To do >> Extend the tutorial listing on network security monitoring and intrusion detection, picking up right after its final sentence.

This tutorial will equip participants with the theory and software
to detect and respond to security incidents. NSM is the collection,
analysis, and escalation of indications and warnings to detect and
respond to intrusions. NSM is an operational model partially
inspired by the United States Air Forces signals intelligence
collection methods. Signals intelligence, or SIGINT, is the
collection of information on communications and the transformation
of that information into intelligence products. Similarly, NSM
is a method of collecting and analyzing network traffic for the
purpose of identifying and validating intrusions. NSM relies upon
alert data, session data, full content data, and statistical data
to provide analysts with the information needed to make escalation
decisions. Whereas intrusion detection cares more about identifying
successful attacks, NSM is more concerned with providing evidence
to scope the extent of an intrusion, assess its impact, and propose
efficient, effective remediation steps.
NSM theory will help participants understand the different sorts
of data that must be collected. The tutorial will bring theory to
life by introducing the installation and use of numerous open source
tools for each category of NSM data. FreeBSD will be the reference
platform, and nearly every tool discussed will be in the FreeBSD
ports tree.
Topics include:
- Building and deploying NSM sensors, accessing wired and wireless traffic
- Full-content tools like tcpdump, ethereal/tethereal, tcpflow, and snort as a packet logger
- Alert data generators: e.g., bro, prelude-ids, and snort as network IDS
- Session-based tools that work with NetFlow data, such as fprobe and flow-tools, argus and tcptrace
- Statistical data tools like iftop, tcpdstat, and MRTG
- Finally, sguil, an nearly-complete graphical NSM implementation for alert, full content, and session data
During the day I'll also integrate case studies on how various forms of NSM
data was used to resolve incident response scenarios.
Richard Bejtlich (M1) is a security engineer at National Security Solutions,
a ManTech group. He was previously a principal consultant at
Foundstone, performing incident response, emergency network security
monitoring, and security research. Prior to joining Foundstone in 2002,
Richard served as senior engineer for managed network security
operations at Ball Aerospace & Technologies Corporation. From 1998 to
2001 Richard defended global American information assets as a captain in
the Air Force Computer Emergency Response Team (AFCERT). He led the
AFCERT's real time intrusion detection mission, supervising 60 civilian
and military analysts.
Formally trained as a military intelligence officer, Richard holds
degrees from Harvard University and the United States Air Force Academy.
He wrote original material for Hacking Exposed, 4th Ed., and Incident
Response, 2nd Ed., both published by Osborne McGraw-Hill. Richard is the
co-author of Real Digital Forensics and the author of The Tao of Network
Security Monitoring, separate books to be published in 2004. He acquired
his CISSP certification in 2001. His home page is www.taosecurity.com.
M2
Intrusion Detection and Prevention Systems
Marcus Ranum, Trusecure Corp.
Who should attend: Network or security managers responsible for
an IDS roll-out, security auditors interested in assessing IDS
capabilities, security managers involved in IDS product selection.

[Collected data entries]
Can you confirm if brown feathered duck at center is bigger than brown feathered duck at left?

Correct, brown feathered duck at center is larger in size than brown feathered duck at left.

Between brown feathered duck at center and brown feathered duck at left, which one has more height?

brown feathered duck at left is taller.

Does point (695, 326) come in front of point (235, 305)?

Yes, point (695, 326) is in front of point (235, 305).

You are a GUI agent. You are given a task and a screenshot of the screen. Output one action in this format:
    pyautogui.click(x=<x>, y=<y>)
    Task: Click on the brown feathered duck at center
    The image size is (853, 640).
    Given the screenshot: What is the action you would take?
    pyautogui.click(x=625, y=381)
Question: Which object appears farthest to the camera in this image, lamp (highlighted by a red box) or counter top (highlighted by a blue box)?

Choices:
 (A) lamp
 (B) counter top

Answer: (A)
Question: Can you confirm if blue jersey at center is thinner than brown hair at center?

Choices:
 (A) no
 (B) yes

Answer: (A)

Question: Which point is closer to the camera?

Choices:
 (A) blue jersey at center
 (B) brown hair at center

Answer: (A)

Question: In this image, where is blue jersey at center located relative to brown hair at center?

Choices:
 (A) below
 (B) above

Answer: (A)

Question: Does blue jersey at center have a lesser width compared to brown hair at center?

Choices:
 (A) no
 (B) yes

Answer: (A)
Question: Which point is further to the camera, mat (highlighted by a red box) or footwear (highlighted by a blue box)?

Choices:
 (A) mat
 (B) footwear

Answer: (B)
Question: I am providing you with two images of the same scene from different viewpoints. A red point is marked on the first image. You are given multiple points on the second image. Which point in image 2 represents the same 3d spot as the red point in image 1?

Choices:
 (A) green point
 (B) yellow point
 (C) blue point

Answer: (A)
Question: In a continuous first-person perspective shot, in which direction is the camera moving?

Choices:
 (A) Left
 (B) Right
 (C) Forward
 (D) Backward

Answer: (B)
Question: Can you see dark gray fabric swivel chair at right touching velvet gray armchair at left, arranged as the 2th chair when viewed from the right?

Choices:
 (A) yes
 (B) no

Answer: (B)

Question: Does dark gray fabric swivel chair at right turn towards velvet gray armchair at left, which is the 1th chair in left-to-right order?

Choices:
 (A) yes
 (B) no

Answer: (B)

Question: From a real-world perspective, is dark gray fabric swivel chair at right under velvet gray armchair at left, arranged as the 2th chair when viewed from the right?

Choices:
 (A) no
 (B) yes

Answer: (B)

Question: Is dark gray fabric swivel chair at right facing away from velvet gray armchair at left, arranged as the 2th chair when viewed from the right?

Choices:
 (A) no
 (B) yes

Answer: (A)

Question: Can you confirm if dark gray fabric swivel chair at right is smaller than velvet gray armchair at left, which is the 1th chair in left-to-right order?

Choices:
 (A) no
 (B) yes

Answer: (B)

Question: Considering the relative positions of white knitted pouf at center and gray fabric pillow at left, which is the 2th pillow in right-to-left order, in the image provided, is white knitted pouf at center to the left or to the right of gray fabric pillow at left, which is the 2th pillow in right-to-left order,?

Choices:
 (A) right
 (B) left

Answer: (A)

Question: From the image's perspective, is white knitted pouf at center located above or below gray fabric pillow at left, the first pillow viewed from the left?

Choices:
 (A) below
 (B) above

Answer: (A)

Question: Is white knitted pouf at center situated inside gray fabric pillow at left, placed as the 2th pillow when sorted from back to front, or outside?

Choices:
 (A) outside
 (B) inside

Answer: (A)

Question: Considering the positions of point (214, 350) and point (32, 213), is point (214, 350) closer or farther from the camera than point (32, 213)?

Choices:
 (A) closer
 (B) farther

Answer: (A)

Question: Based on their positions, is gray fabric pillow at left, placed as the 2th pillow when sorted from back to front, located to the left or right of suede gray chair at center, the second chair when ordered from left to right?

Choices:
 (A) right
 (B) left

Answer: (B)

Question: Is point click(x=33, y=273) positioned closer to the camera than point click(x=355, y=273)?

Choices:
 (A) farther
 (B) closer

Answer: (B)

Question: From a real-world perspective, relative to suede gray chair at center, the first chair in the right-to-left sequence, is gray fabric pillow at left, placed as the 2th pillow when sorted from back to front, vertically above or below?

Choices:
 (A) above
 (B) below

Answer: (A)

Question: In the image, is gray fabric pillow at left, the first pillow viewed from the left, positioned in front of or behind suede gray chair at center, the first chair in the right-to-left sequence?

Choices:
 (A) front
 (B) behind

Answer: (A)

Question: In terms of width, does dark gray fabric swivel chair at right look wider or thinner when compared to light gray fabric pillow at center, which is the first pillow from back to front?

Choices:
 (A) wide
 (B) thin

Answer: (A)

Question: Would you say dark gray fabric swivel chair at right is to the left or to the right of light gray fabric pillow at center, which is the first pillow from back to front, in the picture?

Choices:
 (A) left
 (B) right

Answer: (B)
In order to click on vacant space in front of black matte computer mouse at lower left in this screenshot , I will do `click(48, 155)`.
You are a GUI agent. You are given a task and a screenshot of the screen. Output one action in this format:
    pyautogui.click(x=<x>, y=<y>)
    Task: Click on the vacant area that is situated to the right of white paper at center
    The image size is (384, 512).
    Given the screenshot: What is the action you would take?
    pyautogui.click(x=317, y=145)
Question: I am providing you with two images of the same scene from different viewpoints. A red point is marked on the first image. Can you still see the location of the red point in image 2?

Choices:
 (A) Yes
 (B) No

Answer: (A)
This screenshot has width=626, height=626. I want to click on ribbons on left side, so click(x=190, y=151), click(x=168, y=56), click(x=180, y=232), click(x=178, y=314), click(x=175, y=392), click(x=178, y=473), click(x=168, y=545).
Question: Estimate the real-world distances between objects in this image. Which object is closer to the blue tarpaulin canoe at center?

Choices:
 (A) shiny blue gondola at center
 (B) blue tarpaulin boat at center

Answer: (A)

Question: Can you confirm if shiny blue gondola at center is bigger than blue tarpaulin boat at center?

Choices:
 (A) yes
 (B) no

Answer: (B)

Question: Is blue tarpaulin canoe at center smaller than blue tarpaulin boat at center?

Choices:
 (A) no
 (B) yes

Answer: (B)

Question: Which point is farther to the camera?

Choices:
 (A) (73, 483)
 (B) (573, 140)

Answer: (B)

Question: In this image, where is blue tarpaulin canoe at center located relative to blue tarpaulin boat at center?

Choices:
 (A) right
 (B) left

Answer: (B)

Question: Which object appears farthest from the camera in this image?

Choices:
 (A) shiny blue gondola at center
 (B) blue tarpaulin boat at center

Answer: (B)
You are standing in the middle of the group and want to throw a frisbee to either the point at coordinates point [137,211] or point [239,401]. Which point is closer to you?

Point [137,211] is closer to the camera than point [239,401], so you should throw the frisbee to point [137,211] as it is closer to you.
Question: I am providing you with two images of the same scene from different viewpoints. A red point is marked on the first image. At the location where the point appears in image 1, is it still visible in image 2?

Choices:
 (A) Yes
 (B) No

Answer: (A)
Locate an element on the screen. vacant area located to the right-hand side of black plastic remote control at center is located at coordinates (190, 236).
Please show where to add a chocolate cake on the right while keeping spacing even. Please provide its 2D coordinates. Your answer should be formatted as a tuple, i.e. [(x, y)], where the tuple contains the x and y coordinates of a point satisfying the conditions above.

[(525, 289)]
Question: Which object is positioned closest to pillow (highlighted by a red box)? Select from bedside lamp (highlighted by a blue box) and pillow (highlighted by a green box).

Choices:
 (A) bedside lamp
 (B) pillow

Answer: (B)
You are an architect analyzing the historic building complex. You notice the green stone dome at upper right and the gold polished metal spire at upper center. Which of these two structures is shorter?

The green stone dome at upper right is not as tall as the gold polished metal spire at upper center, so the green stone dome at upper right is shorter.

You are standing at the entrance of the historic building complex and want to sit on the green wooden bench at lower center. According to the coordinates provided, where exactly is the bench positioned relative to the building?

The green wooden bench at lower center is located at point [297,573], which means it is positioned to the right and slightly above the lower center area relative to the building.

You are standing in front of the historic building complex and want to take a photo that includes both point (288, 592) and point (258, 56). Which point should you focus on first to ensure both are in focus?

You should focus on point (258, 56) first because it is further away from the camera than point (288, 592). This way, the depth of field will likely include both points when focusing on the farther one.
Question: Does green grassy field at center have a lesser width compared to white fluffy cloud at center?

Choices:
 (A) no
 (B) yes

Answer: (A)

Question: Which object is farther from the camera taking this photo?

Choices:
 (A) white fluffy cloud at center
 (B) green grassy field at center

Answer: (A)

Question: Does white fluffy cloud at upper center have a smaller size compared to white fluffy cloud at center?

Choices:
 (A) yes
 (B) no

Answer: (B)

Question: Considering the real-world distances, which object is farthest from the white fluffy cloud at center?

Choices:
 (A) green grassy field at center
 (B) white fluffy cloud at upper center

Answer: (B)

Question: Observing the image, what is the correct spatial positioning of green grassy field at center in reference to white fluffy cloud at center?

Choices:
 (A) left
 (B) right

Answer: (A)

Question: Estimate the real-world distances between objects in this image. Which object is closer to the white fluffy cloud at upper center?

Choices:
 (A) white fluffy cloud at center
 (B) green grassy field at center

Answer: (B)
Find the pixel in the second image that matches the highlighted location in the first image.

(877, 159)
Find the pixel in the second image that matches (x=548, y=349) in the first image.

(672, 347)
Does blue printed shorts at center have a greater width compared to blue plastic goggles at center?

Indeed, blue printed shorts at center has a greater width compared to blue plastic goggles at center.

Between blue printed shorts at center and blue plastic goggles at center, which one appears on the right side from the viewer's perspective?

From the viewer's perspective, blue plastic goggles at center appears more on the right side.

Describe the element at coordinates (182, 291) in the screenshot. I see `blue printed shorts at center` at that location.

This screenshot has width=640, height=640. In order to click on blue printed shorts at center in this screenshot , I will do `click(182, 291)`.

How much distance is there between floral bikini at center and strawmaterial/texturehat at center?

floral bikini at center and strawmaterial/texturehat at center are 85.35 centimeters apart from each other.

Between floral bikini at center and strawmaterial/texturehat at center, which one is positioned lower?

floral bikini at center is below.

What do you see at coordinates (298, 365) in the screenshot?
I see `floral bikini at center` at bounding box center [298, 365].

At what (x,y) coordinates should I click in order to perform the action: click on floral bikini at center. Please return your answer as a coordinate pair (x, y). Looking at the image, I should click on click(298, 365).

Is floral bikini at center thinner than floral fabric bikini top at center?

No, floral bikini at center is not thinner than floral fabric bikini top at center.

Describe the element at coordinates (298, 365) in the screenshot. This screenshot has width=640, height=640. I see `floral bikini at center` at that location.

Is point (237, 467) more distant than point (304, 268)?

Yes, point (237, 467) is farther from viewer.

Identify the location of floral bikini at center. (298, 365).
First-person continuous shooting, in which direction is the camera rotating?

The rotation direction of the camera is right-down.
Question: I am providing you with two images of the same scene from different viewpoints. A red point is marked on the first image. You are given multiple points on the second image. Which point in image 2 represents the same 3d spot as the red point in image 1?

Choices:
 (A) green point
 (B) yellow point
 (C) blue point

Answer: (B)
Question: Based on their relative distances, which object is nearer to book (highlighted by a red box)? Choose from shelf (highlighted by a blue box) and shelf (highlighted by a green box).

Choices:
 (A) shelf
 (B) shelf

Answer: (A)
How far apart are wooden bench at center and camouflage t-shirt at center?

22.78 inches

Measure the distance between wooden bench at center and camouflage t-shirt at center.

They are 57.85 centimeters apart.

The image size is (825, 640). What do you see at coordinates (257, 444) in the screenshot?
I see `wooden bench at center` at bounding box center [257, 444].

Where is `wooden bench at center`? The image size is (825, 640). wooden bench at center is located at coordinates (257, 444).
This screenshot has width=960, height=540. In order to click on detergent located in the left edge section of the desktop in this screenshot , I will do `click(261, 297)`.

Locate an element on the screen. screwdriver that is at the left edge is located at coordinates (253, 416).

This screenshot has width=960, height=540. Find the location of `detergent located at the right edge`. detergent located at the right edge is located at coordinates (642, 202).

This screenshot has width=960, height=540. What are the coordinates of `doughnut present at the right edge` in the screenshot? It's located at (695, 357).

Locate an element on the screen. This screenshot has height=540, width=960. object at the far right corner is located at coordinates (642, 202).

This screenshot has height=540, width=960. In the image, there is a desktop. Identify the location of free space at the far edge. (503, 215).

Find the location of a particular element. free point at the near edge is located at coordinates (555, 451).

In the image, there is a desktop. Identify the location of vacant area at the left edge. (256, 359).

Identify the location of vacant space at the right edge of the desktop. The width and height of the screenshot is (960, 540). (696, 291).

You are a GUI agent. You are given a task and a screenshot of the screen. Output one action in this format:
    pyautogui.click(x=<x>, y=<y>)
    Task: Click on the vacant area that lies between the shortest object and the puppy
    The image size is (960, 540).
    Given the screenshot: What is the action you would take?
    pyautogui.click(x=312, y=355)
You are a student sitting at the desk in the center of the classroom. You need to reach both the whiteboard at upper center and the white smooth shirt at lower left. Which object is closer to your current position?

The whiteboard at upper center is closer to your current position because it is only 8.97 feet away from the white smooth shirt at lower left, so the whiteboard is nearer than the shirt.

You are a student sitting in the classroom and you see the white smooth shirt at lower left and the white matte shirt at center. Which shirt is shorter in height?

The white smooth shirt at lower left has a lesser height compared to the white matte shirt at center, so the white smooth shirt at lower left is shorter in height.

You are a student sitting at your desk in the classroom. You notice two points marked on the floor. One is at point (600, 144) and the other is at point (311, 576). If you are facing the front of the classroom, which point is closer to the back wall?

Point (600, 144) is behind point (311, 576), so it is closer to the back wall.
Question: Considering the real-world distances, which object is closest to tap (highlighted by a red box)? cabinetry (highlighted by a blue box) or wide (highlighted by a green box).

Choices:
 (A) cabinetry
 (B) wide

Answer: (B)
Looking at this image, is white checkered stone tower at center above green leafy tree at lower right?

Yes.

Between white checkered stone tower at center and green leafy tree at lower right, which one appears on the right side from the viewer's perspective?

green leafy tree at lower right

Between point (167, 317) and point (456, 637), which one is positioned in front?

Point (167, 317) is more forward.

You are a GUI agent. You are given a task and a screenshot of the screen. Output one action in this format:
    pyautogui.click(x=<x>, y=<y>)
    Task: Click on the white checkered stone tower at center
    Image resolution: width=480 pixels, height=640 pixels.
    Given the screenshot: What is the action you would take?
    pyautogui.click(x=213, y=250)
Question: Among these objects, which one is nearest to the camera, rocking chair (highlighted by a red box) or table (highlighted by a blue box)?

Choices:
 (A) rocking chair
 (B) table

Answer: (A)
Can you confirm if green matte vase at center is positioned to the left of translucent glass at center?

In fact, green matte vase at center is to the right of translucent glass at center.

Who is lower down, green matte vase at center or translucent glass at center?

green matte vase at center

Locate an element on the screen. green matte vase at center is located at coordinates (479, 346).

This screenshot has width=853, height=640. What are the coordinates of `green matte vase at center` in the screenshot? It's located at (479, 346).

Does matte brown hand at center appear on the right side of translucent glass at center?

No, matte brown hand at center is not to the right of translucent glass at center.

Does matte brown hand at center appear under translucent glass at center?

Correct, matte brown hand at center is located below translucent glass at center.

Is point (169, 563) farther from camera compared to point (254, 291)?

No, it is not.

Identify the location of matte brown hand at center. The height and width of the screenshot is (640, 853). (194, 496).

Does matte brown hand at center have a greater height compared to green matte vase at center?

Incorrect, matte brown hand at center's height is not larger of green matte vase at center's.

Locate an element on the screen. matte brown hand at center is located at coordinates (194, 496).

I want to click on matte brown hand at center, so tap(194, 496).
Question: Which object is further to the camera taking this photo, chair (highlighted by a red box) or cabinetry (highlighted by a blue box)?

Task result >>
Overview: This workshop covers the real-world issues you'll encounter as part
of doing an intrusion detection roll-out or product selection.
Attendees will learn the advantages and disadvantages
of popular approaches to Intrusion Detection Systems (IDSes), how to
deal with false positives and noise, where to deploy IDSes, how to test
them, how to build out-of-band IDS management networks, and how they
interact with switches, routers, and firewalls.
Topics include:
- Technologies
- IDS and IPS: what they are and how they work
- Burglar alarms and honeypotslow-rent IDS
- Misuse detection and anomaly detection
- False positives, noise, and false alarms
- Does freeware stack up to the commercial products?
- Deployment issues
- Where to place IDS within the network
- Alert tuning: what it is and how it works
- How to estimate the size of an IDS deployment
- How to size and design a logging / management architecture
- Tools and tricks for logging and event correlation
- A typical IDS roll-out
- How to test an IDS for correct function
- IDS benchmarks: bogus and bogusest
- Management issues
- How to justify the expenditures on an IDS to management
- Cyclical maintenance
- Alert management procedures
Marcus Ranum (M2, T2) is senior scientist at Trusecure Corp. and a world-renowned expert
on security system design and implementation.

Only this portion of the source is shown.